Quel est le rôle des femmes chez les Kogis ?

La base de tout ce qui existe est féminine. Ce sont les femmes qui donnent la vie et qui gardent les connaissances spirituelles. Sur le plan matériel, les femmes sont chargées de protéger et de prendre soin de tout ce qui existe, de leur famille, mais aussi des animaux, des cultures… Elles s’occupent de l’éducation des enfants. Elles ont un rôle de conseillère, d’éducatrice, de mère, elles doivent montrer l’exemple.

Chez les Kogis, il y a toujours une recherche d’équilibre et de complémentarité entre hommes et femmes. Tout se fait en équipe. Le tissage par exemple : les femmes conçoivent les vêtements, les hommes les tissent et les femmes se chargent des finitions. C’est pareil pour les cultures, tout est un travail d’équipe. Les enfants participent aussi, ils commencent très jeunes à aider leurs parents pour apprendre et être autonomes une fois adultes : savoir cultiver, tisser les mochilas pour les filles, couper du bois pour les garçons…

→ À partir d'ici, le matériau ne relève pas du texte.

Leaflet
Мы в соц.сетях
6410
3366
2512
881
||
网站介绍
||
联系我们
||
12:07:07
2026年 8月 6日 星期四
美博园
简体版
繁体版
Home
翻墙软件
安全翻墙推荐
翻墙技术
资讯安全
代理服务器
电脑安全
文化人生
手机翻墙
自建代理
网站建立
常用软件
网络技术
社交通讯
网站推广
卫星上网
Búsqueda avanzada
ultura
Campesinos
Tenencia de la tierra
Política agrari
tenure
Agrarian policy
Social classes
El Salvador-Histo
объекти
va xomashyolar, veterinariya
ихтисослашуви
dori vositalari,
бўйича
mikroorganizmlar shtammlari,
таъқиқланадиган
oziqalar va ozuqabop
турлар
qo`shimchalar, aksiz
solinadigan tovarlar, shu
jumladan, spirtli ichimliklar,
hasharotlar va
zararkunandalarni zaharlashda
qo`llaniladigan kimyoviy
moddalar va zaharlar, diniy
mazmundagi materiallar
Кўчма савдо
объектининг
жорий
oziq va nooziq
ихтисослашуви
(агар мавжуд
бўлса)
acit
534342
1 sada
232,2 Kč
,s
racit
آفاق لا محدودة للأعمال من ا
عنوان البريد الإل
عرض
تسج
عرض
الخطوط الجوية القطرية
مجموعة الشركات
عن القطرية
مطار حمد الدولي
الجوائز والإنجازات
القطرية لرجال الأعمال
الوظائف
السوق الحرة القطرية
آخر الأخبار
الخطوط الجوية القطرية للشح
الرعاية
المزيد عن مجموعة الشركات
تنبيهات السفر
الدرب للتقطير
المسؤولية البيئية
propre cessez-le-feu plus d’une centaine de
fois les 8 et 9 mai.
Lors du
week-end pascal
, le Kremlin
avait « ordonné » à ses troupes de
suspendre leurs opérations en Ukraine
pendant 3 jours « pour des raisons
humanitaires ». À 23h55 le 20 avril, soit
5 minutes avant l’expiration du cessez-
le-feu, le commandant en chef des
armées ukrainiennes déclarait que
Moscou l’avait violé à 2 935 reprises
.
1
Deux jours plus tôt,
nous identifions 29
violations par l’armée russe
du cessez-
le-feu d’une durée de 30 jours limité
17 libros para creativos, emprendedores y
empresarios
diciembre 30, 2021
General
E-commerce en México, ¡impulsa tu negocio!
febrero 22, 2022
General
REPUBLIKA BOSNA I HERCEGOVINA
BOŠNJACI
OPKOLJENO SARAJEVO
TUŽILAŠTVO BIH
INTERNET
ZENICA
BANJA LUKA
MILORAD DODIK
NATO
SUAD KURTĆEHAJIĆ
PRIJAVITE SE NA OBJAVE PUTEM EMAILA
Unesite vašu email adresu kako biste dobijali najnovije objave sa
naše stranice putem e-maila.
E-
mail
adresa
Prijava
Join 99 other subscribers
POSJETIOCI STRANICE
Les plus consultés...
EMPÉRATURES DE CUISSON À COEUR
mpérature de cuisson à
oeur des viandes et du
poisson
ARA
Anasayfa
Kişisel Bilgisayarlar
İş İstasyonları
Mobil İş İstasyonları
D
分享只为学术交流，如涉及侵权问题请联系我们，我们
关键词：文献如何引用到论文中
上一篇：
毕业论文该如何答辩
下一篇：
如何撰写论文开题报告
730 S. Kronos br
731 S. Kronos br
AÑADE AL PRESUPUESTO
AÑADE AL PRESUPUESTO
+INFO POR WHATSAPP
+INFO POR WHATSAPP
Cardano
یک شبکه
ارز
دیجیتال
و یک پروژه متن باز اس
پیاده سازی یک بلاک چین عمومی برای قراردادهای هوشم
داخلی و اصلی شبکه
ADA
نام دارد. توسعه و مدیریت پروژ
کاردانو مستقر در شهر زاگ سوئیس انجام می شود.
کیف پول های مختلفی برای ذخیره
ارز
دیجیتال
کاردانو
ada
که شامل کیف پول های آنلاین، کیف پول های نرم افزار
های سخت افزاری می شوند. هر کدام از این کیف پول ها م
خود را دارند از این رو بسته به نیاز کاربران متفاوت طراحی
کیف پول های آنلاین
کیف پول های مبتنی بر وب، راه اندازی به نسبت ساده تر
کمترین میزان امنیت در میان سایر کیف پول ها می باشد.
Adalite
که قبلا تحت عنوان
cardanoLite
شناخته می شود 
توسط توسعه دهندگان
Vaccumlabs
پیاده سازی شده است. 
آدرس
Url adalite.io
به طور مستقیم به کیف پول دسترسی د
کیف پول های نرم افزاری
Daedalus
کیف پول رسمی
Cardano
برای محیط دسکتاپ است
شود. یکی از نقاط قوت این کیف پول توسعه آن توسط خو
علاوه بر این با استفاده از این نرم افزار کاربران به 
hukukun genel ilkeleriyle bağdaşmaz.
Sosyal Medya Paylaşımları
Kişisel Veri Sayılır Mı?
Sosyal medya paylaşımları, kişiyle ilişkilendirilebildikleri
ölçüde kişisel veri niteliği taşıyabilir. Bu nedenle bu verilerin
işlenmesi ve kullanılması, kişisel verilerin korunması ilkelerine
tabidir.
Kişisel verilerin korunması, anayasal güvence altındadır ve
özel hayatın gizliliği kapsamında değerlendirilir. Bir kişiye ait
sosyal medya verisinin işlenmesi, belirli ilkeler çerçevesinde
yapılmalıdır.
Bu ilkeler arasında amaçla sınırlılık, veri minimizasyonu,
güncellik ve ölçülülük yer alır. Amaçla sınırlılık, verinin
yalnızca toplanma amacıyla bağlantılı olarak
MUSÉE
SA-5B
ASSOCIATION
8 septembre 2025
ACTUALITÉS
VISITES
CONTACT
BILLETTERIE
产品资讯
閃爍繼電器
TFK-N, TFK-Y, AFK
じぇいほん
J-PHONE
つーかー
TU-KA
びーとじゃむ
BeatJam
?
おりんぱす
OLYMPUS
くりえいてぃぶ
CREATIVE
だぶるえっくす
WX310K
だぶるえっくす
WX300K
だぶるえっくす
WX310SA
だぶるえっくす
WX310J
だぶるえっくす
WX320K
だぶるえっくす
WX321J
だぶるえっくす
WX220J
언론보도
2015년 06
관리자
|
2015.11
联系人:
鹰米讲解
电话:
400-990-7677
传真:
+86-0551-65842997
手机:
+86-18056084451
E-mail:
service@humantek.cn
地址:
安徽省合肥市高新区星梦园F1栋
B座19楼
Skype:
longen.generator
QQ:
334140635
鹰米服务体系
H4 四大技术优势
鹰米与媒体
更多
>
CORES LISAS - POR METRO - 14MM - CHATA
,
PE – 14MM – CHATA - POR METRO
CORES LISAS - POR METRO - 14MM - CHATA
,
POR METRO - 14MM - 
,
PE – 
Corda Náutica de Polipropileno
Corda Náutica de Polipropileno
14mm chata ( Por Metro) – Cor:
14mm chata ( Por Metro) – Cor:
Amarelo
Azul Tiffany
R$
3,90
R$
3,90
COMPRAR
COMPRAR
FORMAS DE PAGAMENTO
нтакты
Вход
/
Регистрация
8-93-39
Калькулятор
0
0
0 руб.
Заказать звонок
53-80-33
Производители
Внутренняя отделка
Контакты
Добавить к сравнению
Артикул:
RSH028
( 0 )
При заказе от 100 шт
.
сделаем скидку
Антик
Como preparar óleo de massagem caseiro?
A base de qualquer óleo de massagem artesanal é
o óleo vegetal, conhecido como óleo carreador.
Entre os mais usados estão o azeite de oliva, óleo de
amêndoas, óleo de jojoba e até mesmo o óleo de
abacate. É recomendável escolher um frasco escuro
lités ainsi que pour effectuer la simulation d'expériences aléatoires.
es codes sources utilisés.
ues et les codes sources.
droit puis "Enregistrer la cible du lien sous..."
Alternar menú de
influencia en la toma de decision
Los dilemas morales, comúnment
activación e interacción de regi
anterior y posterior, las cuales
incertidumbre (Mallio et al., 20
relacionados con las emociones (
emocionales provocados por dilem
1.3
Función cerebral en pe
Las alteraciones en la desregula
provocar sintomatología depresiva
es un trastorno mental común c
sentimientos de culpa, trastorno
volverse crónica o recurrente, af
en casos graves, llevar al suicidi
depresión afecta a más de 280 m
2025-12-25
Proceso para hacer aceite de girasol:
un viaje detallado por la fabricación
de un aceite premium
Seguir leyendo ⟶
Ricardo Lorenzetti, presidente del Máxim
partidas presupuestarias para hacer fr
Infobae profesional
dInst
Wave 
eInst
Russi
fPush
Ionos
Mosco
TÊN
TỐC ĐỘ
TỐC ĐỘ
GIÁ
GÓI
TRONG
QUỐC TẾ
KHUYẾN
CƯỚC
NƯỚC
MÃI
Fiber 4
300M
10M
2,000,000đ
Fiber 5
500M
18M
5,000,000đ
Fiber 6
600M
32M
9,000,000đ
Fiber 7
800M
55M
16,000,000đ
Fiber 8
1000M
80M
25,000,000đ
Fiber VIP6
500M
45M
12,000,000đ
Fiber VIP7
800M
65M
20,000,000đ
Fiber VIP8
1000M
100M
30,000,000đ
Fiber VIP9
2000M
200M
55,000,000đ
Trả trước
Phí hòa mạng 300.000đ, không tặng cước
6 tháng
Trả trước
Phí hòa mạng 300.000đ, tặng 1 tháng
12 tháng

Les femmes sont associées à l’eau. Le lien entre l’eau et les femmes, c’est la pensée. Les femmes et l’eau ont la même responsabilité de maintenir la vie et l’énergie. C’est pour cela que nous ne devons pas avoir de pensée négative, sinon cela contamine tout. Les femmes sont aussi associées à la Terre-Mère qui

donne la vie.

Il y a des autorités spirituelles féminines, les Sagas, liées à la Lune. Leur rôle complète celui des Mamos, autorités spirituelles masculines, liées au Soleil. Les Sagas ont pour fonction d’annuler les dettes sur le plan spirituel, de générer l’harmonie et de mener la partie féminine des travaux spirituels traditionnels. Mais aujourd’hui le nombre de Saga, comme le nombre de Mamos, diminue.

Pourquoi as-tu décidé de revenir dans ta communauté ?

Je ne voulais pas perdre ma tradition. Quand j’étais petite, à l’école, quelquefois je voulais m’habiller comme les autres enfants mais mes parents refusaient. Puis j’ai compris que, si je m’étais habillée comme les petits frères, j’aurais perdu une partie de ma culture, de mon identité. Ça aurait été comme de porter un déguisement, même si pour les autres enfants c’est moi qui avais l’air déguisée.

A ton avis, qu’est-ce que le monde non-indigène pourrait apprendre des Kogis ?

Les Kogis vivent avec ce que la nature leur donne. Aujourd’hui, la Terre est malade, par endroit elle ne peut plus produire. On a l’impression que le monde moderne ne comprend pas le monde ancestral et les liens avec le territoire et la nature. Que dans le monde moderne, on ne prend pas le temps de penser, ce qui fait qu’on ne peut pas contrôler toutes les inventions. Le monde moderne pourrait essayer de retrouver les connaissances ancestrales,

de les suivre et de les protéger. Et comprendre que les problèmes qu’on ne résout pas aujourd’hui auront des répercussions dans le futur. C’est pour ça qu’il faut éliminer tout de suite ce qui est nocif et ne pas laisser les déséquilibres s’installer. C’est important aussi pour la santé, qui est liée à l’équilibre avec ce qui nous entoure.